About this task
Word for word, repeat the entries, minus the pictures.

Information provided
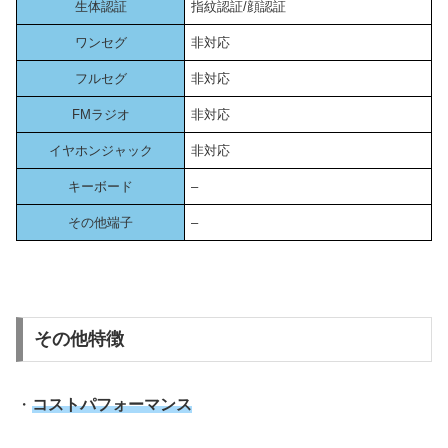
生体認証
指紋認証/顔認証
ワンセグ
非対応
フルセグ
非対応
FMラジオ
非対応
イヤホンジャック
非対応
キーボード
–
その他端子
–
その他特徴
・
コストパフォーマンス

Expected answer
生体認証
指紋認証/顔認証
ワンセグ
非対応
フルセグ
非対応
FMラジオ
非対応
イヤホンジャック
非対応
キーボード
–
その他端子
–
その他特徴
・
コストパフォーマンス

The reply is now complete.